» **Exercise directions**:
Set down the entries once more, exactly as given.

[Stored data]
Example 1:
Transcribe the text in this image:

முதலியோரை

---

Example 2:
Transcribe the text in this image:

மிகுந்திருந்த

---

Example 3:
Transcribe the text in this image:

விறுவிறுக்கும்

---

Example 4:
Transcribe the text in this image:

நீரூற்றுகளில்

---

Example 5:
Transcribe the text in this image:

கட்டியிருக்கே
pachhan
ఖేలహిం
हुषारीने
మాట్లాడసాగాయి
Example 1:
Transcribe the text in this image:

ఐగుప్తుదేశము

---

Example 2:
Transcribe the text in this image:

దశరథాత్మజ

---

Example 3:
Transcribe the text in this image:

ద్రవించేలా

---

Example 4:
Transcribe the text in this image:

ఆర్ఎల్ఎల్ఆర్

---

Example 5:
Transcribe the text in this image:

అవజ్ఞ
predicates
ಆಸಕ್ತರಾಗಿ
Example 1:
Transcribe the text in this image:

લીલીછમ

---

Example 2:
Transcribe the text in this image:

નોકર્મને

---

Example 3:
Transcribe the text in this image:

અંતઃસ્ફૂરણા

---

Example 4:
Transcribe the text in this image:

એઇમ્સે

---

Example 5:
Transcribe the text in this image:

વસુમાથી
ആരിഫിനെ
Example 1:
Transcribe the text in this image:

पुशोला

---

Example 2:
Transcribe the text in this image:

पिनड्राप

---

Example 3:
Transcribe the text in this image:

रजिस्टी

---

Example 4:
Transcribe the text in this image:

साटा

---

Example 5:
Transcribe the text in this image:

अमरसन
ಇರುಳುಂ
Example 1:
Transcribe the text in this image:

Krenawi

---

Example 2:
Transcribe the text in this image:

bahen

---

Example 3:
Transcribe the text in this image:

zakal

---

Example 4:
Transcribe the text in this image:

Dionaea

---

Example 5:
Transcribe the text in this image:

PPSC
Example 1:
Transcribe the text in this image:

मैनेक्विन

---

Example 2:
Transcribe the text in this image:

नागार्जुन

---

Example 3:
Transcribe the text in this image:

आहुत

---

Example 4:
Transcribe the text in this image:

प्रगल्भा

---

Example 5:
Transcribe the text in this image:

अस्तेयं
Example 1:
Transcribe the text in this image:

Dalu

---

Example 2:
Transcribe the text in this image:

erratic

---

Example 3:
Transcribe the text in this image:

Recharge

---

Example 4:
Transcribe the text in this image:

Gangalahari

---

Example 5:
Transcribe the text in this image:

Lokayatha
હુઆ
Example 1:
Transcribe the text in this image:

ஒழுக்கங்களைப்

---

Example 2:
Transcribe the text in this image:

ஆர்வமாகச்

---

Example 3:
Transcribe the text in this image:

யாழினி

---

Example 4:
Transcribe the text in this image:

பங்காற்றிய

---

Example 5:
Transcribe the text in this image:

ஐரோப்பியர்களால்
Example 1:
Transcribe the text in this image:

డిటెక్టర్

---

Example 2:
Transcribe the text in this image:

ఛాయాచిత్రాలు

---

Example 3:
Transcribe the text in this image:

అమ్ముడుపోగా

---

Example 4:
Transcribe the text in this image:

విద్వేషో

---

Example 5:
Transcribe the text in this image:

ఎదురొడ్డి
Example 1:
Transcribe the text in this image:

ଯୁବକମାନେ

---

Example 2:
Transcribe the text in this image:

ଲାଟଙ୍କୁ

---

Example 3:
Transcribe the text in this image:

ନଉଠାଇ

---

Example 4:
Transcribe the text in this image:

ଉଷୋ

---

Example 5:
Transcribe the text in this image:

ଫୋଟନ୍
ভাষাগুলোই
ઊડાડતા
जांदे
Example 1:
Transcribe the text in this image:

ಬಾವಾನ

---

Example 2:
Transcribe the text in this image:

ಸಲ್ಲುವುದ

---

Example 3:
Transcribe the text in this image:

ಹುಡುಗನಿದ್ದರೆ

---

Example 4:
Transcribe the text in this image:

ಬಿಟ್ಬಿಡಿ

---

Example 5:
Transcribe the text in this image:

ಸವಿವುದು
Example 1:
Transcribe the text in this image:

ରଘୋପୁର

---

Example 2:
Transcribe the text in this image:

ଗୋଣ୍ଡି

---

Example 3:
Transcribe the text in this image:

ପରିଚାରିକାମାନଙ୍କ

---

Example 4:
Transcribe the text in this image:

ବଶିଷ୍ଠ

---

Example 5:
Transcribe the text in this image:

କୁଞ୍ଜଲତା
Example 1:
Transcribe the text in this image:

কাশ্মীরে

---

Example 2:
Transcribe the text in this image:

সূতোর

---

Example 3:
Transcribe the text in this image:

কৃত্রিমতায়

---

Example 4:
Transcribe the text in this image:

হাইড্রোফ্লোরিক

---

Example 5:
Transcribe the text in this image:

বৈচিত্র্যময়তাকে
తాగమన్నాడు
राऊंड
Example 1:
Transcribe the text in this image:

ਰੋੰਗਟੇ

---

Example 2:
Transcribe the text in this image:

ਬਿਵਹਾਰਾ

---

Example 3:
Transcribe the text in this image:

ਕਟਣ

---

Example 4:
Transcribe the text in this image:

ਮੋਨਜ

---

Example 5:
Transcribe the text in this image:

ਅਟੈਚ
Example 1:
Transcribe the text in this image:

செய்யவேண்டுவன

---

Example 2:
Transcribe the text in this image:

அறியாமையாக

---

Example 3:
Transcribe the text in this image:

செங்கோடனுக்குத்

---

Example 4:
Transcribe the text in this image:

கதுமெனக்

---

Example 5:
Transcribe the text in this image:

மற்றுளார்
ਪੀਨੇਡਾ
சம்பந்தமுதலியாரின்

» **Solution to this problem**:
Example 1:
Transcribe the text in this image:

முதலியோரை

---

Example 2:
Transcribe the text in this image:

மிகுந்திருந்த

---

Example 3:
Transcribe the text in this image:

விறுவிறுக்கும்

---

Example 4:
Transcribe the text in this image:

நீரூற்றுகளில்

---

Example 5:
Transcribe the text in this image:

கட்டியிருக்கே
pachhan
ఖేలహిం
हुषारीने
మాట్లాడసాగాయి
Example 1:
Transcribe the text in this image:

ఐగుప్తుదేశము

---

Example 2:
Transcribe the text in this image:

దశరథాత్మజ

---

Example 3:
Transcribe the text in this image:

ద్రవించేలా

---

Example 4:
Transcribe the text in this image:

ఆర్ఎల్ఎల్ఆర్

---

Example 5:
Transcribe the text in this image:

అవజ్ఞ
predicates
ಆಸಕ್ತರಾಗಿ
Example 1:
Transcribe the text in this image:

લીલીછમ

---

Example 2:
Transcribe the text in this image:

નોકર્મને

---

Example 3:
Transcribe the text in this image:

અંતઃસ્ફૂરણા

---

Example 4:
Transcribe the text in this image:

એઇમ્સે

---

Example 5:
Transcribe the text in this image:

વસુમાથી
ആരിഫിനെ
Example 1:
Transcribe the text in this image:

पुशोला

---

Example 2:
Transcribe the text in this image:

पिनड्राप

---

Example 3:
Transcribe the text in this image:

रजिस्टी

---

Example 4:
Transcribe the text in this image:

साटा

---

Example 5:
Transcribe the text in this image:

अमरसन
ಇರುಳುಂ
Example 1:
Transcribe the text in this image:

Krenawi

---

Example 2:
Transcribe the text in this image:

bahen

---

Example 3:
Transcribe the text in this image:

zakal

---

Example 4:
Transcribe the text in this image:

Dionaea

---

Example 5:
Transcribe the text in this image:

PPSC
Example 1:
Transcribe the text in this image:

मैनेक्विन

---

Example 2:
Transcribe the text in this image:

नागार्जुन

---

Example 3:
Transcribe the text in this image:

आहुत

---

Example 4:
Transcribe the text in this image:

प्रगल्भा

---

Example 5:
Transcribe the text in this image:

अस्तेयं
Example 1:
Transcribe the text in this image:

Dalu

---

Example 2:
Transcribe the text in this image:

erratic

---

Example 3:
Transcribe the text in this image:

Recharge

---

Example 4:
Transcribe the text in this image:

Gangalahari

---

Example 5:
Transcribe the text in this image:

Lokayatha
હુઆ
Example 1:
Transcribe the text in this image:

ஒழுக்கங்களைப்

---

Example 2:
Transcribe the text in this image:

ஆர்வமாகச்

---

Example 3:
Transcribe the text in this image:

யாழினி

---

Example 4:
Transcribe the text in this image:

பங்காற்றிய

---

Example 5:
Transcribe the text in this image:

ஐரோப்பியர்களால்
Example 1:
Transcribe the text in this image:

డిటెక్టర్

---

Example 2:
Transcribe the text in this image:

ఛాయాచిత్రాలు

---

Example 3:
Transcribe the text in this image:

అమ్ముడుపోగా

---

Example 4:
Transcribe the text in this image:

విద్వేషో

---

Example 5:
Transcribe the text in this image:

ఎదురొడ్డి
Example 1:
Transcribe the text in this image:

ଯୁବକମାନେ

---

Example 2:
Transcribe the text in this image:

ଲାଟଙ୍କୁ

---

Example 3:
Transcribe the text in this image:

ନଉଠାଇ

---

Example 4:
Transcribe the text in this image:

ଉଷୋ

---

Example 5:
Transcribe the text in this image:

ଫୋଟନ୍
ভাষাগুলোই
ઊડાડતા
जांदे
Example 1:
Transcribe the text in this image:

ಬಾವಾನ

---

Example 2:
Transcribe the text in this image:

ಸಲ್ಲುವುದ

---

Example 3:
Transcribe the text in this image:

ಹುಡುಗನಿದ್ದರೆ

---

Example 4:
Transcribe the text in this image:

ಬಿಟ್ಬಿಡಿ

---

Example 5:
Transcribe the text in this image:

ಸವಿವುದು
Example 1:
Transcribe the text in this image:

ରଘୋପୁର

---

Example 2:
Transcribe the text in this image:

ଗୋଣ୍ଡି

---

Example 3:
Transcribe the text in this image:

ପରିଚାରିକାମାନଙ୍କ

---

Example 4:
Transcribe the text in this image:

ବଶିଷ୍ଠ

---

Example 5:
Transcribe the text in this image:

କୁଞ୍ଜଲତା
Example 1:
Transcribe the text in this image:

কাশ্মীরে

---

Example 2:
Transcribe the text in this image:

সূতোর

---

Example 3:
Transcribe the text in this image:

কৃত্রিমতায়

---

Example 4:
Transcribe the text in this image:

হাইড্রোফ্লোরিক

---

Example 5:
Transcribe the text in this image:

বৈচিত্র্যময়তাকে
తాగమన్నాడు
राऊंड
Example 1:
Transcribe the text in this image:

ਰੋੰਗਟੇ

---

Example 2:
Transcribe the text in this image:

ਬਿਵਹਾਰਾ

---

Example 3:
Transcribe the text in this image:

ਕਟਣ

---

Example 4:
Transcribe the text in this image:

ਮੋਨਜ

---

Example 5:
Transcribe the text in this image:

ਅਟੈਚ
Example 1:
Transcribe the text in this image:

செய்யவேண்டுவன

---

Example 2:
Transcribe the text in this image:

அறியாமையாக

---

Example 3:
Transcribe the text in this image:

செங்கோடனுக்குத்

---

Example 4:
Transcribe the text in this image:

கதுமெனக்

---

Example 5:
Transcribe the text in this image:

மற்றுளார்
ਪੀਨੇਡਾ
சம்பந்தமுதலியாரின்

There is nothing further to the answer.